The meanings of "table_summary_total_files" and "table_summary_data_files" are whether the quantities are in the latest Snapshot or the quantities of all the files existing on HDFS.
IMO, they refer to the summary of the current snapshot.
- Could we add the metric for the tasks -- we can give more information from the task-level metrics and optimize the planning process; 2) could we add a metric for the committing process
Great suggestion for plan/commit metrics.
Adding metrics related to queries and commits is indeed very valuable. However, it may depend on Amoro to implement the Iceberg MetricsReporter for collecting plan/commit information from different engines.
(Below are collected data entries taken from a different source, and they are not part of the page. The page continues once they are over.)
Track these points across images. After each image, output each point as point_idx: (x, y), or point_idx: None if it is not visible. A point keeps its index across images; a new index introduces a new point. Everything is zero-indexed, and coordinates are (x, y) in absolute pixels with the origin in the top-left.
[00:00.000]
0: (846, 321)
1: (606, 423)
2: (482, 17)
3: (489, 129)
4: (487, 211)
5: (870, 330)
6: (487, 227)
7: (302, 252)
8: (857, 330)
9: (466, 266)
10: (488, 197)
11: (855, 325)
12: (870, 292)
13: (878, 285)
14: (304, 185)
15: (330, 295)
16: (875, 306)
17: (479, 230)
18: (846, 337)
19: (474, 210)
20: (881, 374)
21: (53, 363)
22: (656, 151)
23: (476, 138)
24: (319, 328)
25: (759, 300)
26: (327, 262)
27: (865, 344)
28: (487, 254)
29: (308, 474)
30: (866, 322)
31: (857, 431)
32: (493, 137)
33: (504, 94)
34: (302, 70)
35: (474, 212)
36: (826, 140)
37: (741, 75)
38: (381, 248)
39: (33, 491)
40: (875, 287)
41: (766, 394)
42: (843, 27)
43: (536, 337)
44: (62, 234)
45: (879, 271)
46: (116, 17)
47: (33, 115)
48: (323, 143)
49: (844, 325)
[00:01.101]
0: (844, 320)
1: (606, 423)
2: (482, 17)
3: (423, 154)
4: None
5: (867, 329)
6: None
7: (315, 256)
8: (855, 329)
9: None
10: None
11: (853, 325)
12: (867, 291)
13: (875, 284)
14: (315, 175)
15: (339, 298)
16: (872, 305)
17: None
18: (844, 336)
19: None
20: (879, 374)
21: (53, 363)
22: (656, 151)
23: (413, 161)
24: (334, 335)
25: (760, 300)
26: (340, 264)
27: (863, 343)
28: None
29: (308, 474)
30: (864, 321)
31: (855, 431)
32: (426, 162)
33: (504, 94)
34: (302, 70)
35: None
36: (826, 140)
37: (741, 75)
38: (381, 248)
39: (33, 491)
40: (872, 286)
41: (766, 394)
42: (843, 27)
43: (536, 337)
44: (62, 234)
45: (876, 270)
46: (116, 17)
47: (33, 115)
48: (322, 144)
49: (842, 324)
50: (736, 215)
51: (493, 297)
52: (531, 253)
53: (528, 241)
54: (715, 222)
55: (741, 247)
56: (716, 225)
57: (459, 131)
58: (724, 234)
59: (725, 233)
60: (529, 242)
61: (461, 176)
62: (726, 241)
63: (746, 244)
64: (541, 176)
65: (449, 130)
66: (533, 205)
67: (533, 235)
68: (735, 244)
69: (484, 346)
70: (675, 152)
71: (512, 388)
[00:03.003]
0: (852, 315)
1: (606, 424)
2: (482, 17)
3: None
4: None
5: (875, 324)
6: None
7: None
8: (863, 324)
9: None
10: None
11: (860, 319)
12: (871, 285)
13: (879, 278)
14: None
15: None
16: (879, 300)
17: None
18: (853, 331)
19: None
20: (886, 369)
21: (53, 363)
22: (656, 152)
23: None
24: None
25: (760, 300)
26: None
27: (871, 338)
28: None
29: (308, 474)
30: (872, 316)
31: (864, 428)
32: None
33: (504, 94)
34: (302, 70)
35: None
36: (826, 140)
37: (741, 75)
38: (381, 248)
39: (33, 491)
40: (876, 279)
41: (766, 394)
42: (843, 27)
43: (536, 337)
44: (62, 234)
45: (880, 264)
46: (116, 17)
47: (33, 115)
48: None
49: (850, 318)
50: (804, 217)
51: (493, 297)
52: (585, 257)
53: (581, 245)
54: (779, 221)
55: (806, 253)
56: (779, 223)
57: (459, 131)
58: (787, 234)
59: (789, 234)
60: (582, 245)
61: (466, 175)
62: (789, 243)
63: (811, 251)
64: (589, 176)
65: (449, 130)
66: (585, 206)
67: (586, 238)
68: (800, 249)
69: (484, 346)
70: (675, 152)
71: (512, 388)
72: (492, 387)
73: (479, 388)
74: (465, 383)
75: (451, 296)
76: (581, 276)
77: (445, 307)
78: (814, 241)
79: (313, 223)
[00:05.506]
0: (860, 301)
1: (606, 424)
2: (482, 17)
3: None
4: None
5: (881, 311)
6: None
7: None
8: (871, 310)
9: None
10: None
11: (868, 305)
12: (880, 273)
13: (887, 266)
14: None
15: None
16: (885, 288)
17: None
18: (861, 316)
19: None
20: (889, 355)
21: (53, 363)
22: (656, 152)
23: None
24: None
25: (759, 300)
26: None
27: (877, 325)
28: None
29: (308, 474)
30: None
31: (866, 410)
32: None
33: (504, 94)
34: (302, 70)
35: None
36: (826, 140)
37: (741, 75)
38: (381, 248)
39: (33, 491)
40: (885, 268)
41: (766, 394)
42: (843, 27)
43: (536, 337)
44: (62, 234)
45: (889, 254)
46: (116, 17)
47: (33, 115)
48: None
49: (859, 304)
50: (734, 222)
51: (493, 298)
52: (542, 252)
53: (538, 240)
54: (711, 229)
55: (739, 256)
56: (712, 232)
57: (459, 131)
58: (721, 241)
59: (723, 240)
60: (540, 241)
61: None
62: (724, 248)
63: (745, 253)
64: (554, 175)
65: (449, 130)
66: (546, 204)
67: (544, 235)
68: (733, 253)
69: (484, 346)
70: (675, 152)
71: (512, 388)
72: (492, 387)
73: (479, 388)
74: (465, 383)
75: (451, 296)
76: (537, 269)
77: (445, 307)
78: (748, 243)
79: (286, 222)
This is indeed a planned feature for Amoro in the future, but it may not be included in this current feature.
Hi @zhoujinsong , We can use this AWS Solution as a reference.
Hi @zhoujinsong , We can use this AWS Solution as a reference.
Thanks for your feedback and found,We can refer to this part of the indicators to achieve
https://github.com/aws-samples/monitoring-apache-iceberg-table-metadata-layer
In my opinion: we can use the concepts from DW such as identifying the dimension and facts.
e.g.
the dimensions such as:
- which table type? pure iceberg, mixed iceberg, mixed hive
- which data type? data or metadata
- is it in use? files expired or in use?
- which file type for data/metadata? data/eq-del/pos-del/manifest/manifest-list and so on...
- has partition and which parition?
the facts such as:
- number of files
- total size of files
- 90% file size
- median file size
- max file size
Here are our exp sience 0.4:
(let me bring it from my working computer on Monday....)
Furthermore, the idea to reference metrics used in iceberg like czy006 said might be good idea, thus we can get more detail view from the data inside the table, but need more consideration when the table format is mixed hive.
And we need to consider the capability of promethues reporter, since we've stepped on the pit here... (large number of metrics in single page will cause the performance issue)
On the other hand, I've totally agree with klion26, so we can have a better understanding of what's the situation when self-optimizing working. (e.g. add to OptimizerGroupMetric?)